Melissa akhirnya ingat bahwa dia ada di taksi itu - dan kemudian, ketika dia melihat aplikasi taksinya, ia menyadari bahwa perjalanannya hanya memakan waktu enam menit.

Sampai saat ini, dia tidak tahu apakah pengemudi atau penumpang lain yang terinfeksi dalam taksi itu. Yang dia tahu adalah bahwa petugas di kementerian kesehatan Singapura yang menelepon, mengatakan kepadanya bahwa dia perlu tinggal di rumah dan dikarantina.
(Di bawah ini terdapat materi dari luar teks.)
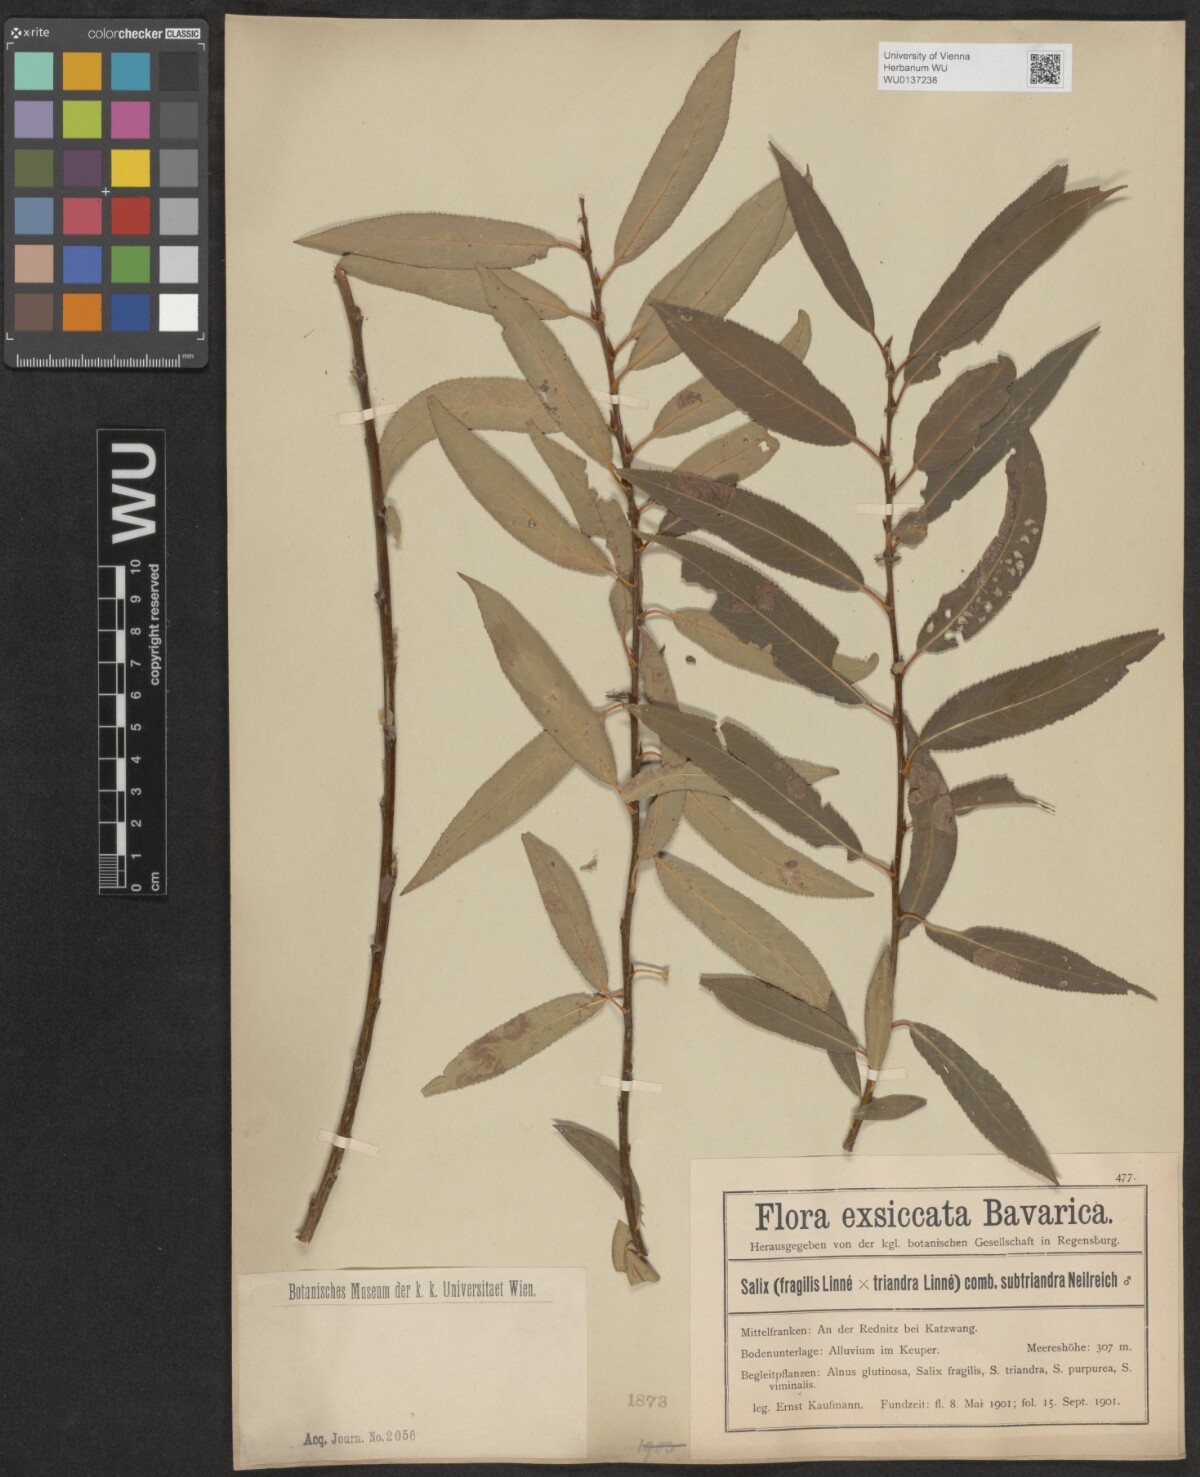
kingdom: Plantae
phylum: Tracheophyta
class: Magnoliopsida
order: Malpighiales
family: Salicaceae
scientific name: Salicaceae
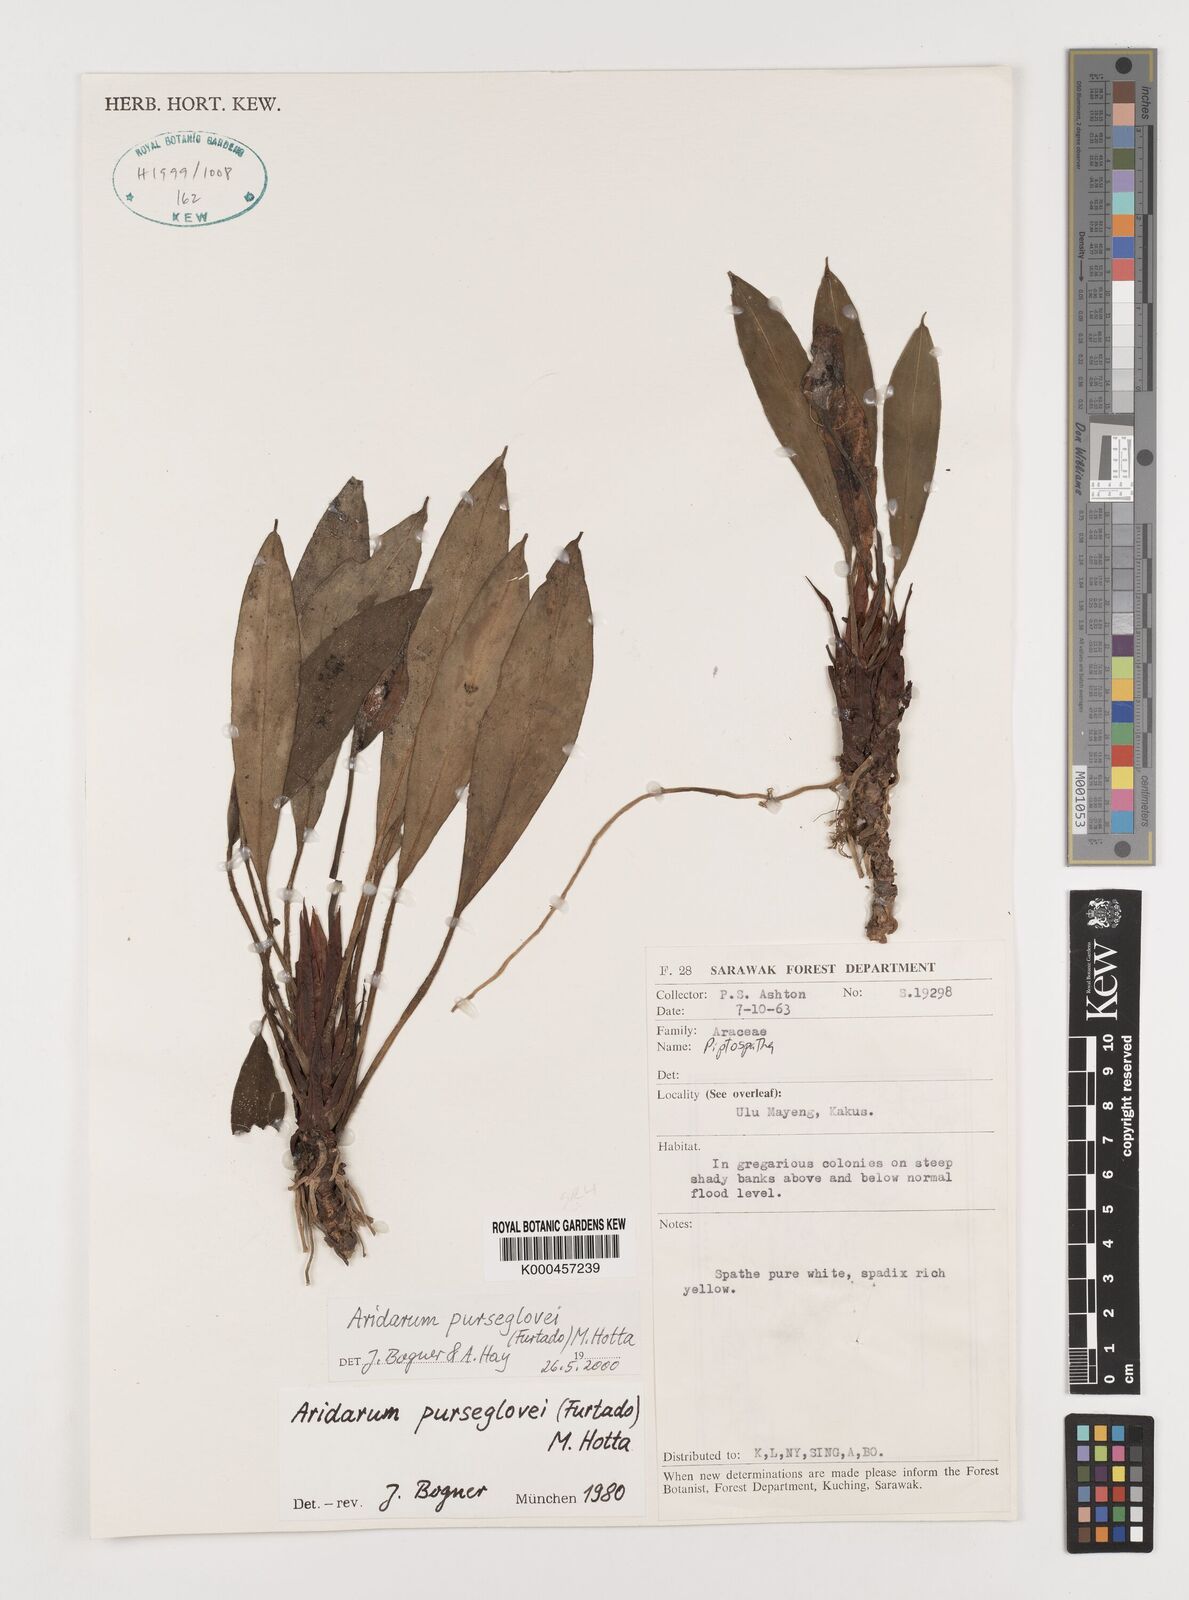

Keesokan harinya, Melissa mengetahui betapa seriusnya para pejabat itu. Tiga orang muncul di pintu kamarnya, mengenakan jaket dan masker bedah.

"Itu terasa seperti adegan film," katanya. "Mereka memberi saya perintah karantina - yang mengatakan Anda tidak bisa pergi ke luar rumah. Jika Anda melanggar, Anda akan didenda dan dipenjara. Ini adalah dokumen hukum.”

"Mereka memperjelas bahwa saya tidak bisa meninggalkan rumah. Dan saya tahu saya tidak akan melanggarnya. Saya tahu bahwa saya tinggal di tempat di mana saya harus melakukan apa yang diperintahkan."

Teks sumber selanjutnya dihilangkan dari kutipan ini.